Charities Must Stay Out Of The Road When Asking For Donations
The Fill the Boot campaign has raised over $5 million in the last five years.
Sit at enough stoplights, and chances are you will eventually have a person walk up to your car and ask for money. Firefighters do it for the Muscular Dystrophy Association. The Knights of Columbus does it. Sometimes they give you little paper flowers or Tootsie Rolls.
But Attorney General Bill Schuette says this violates the Vehicle Code. Schuette says unless money is exchanged for goods or services, the person soliciting is committing a civil infraction.
Charities such as the Knights of Columbus and the Michigan Professional Firefighters Association have made asking motorists for donations part of their yearly fundraising.
The Fill the Boot campaign, a collaboration between the Michigan Professional Firefighters and the Muscular Dystrophy Association has been a national tradition since 1954. In Michigan, it has raised over $5 million in the last five years.

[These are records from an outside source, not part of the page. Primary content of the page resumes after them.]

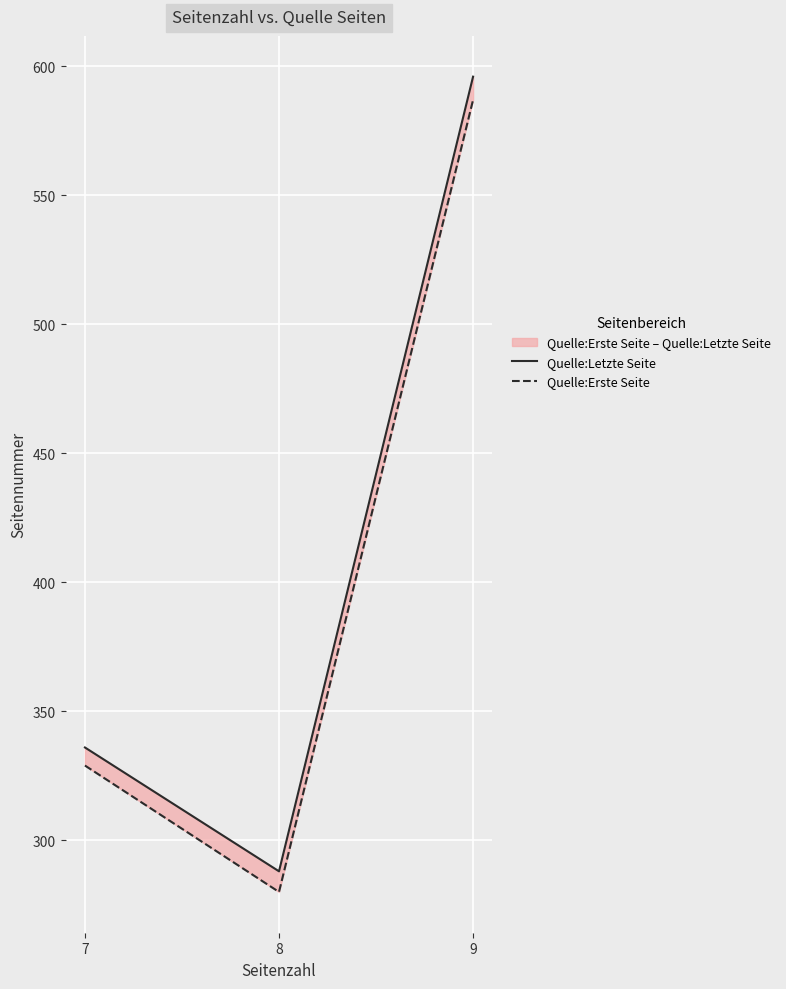

What is the lowest value of the Quelle:Letzte Seite series?

288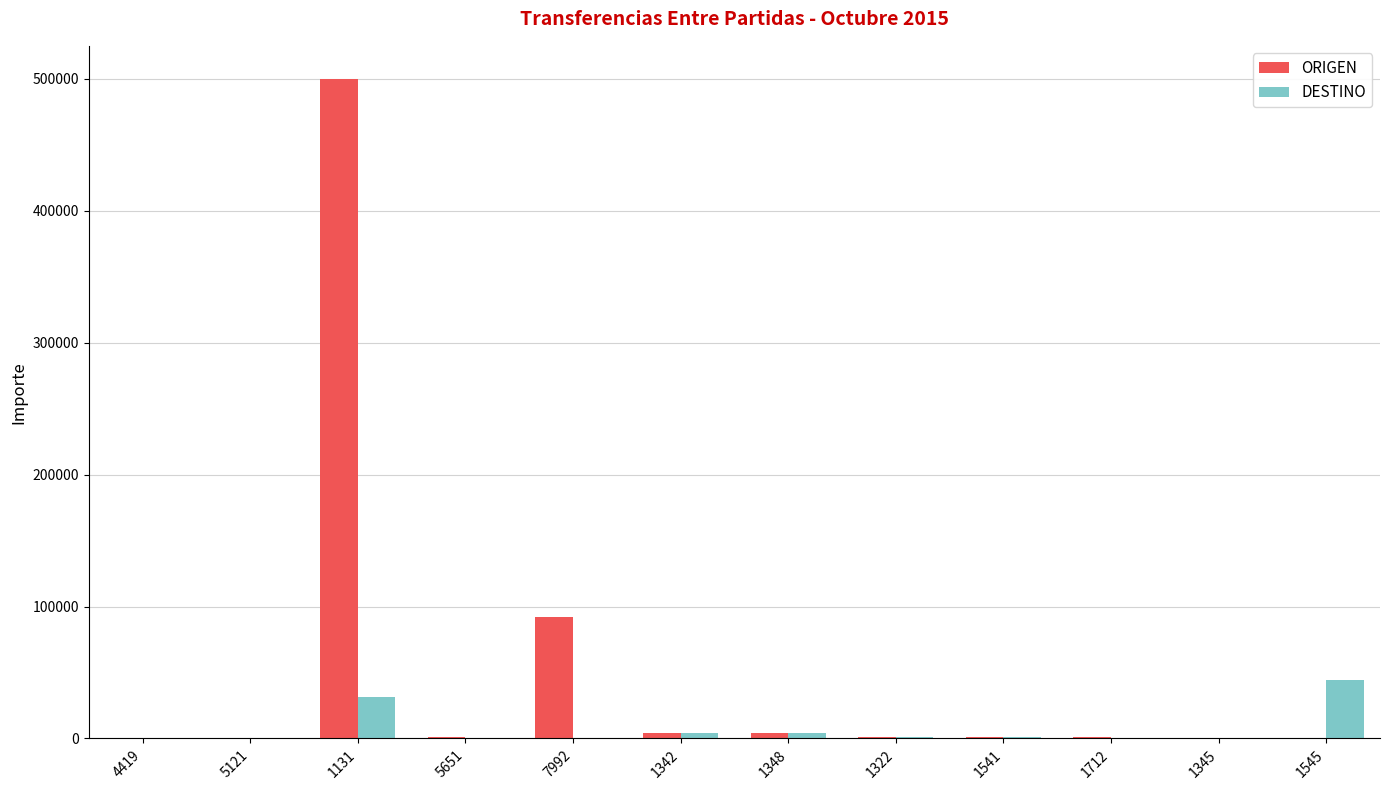

Are the bars grouped side by side (vs. stacked)?

Yes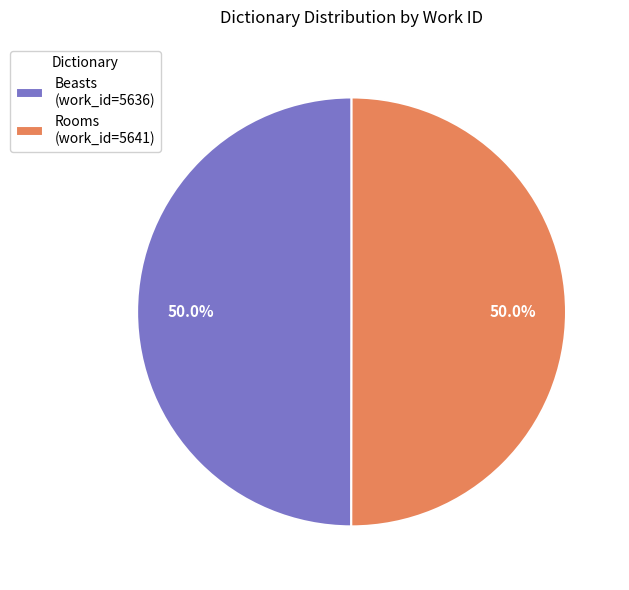

True or false: Beasts accounts for 50% of the total.

True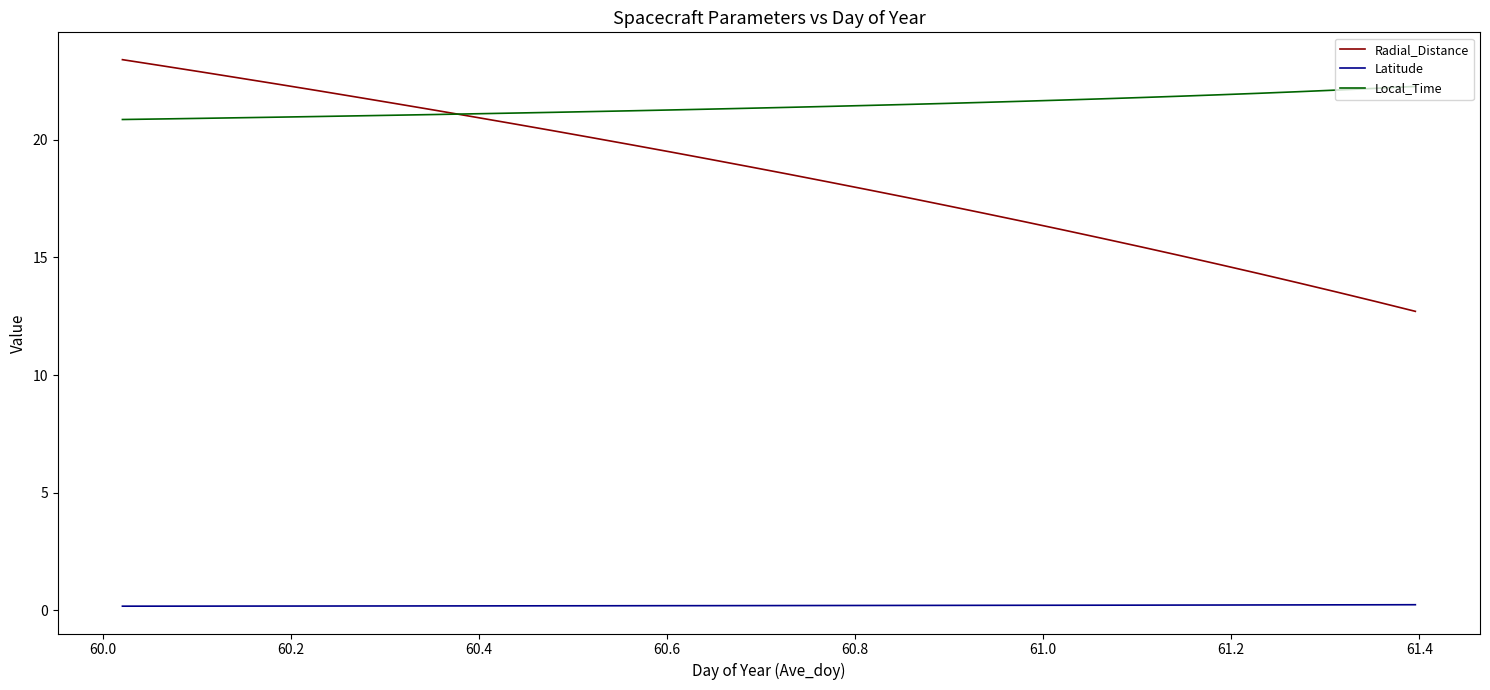

True or false: Latitude and Local_Time cross at least once.

False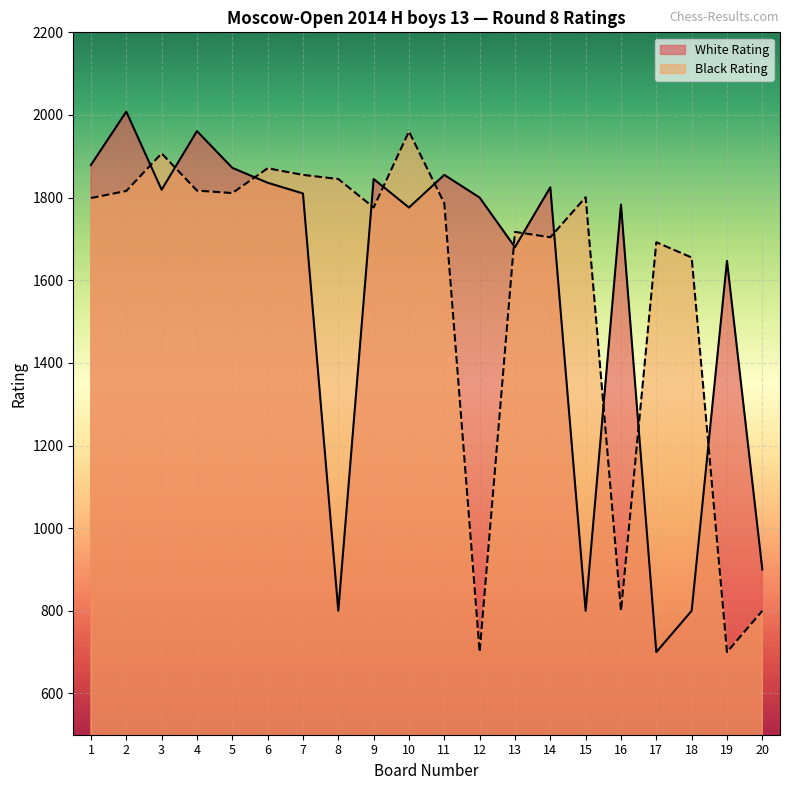

Reading left to right, transcribe all the data shown in this chart.

White Rating: 1=1879	2=2008	3=1819	4=1961	5=1872	6=1836	7=1810	8=800	9=1845	10=1776	11=1855	12=1800	13=1680	14=1825	15=800	16=1783	17=700	18=800	19=1647	20=900
Black Rating: 1=1799	2=1816	3=1907	4=1817	5=1811	6=1871	7=1855	8=1845	9=1776	10=1960	11=1786	12=700	13=1717	14=1704	15=1801	16=800	17=1692	18=1655	19=700	20=800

Monty Nye is the liaison between the Michigan Professional Firefighters Association and the Muscular Dystrophy Association. He says the opinion could have a large impact on their fundraising.
“The Michigan Professional Firefighters is the number one sponsor for the Muscular Dystrophy Association,” he said. “And this is their number one way of getting funding and this is going to impact them.”
Nye says the International Association of Firefighters Local at the Portage Fire Department has already been told it won’t be allowed to conduct this year’s roadside Fill the Boot campaign.
“That organization alone in the past has raised over $20 thousand out there on the weekend for us,” he said. “So that’s a lot of kids not being able to go to summer camp, a lot of flu shots, these patients aren’t going to get because of this opinion.”
The Attorney General’s opinion also applies to panhandlers.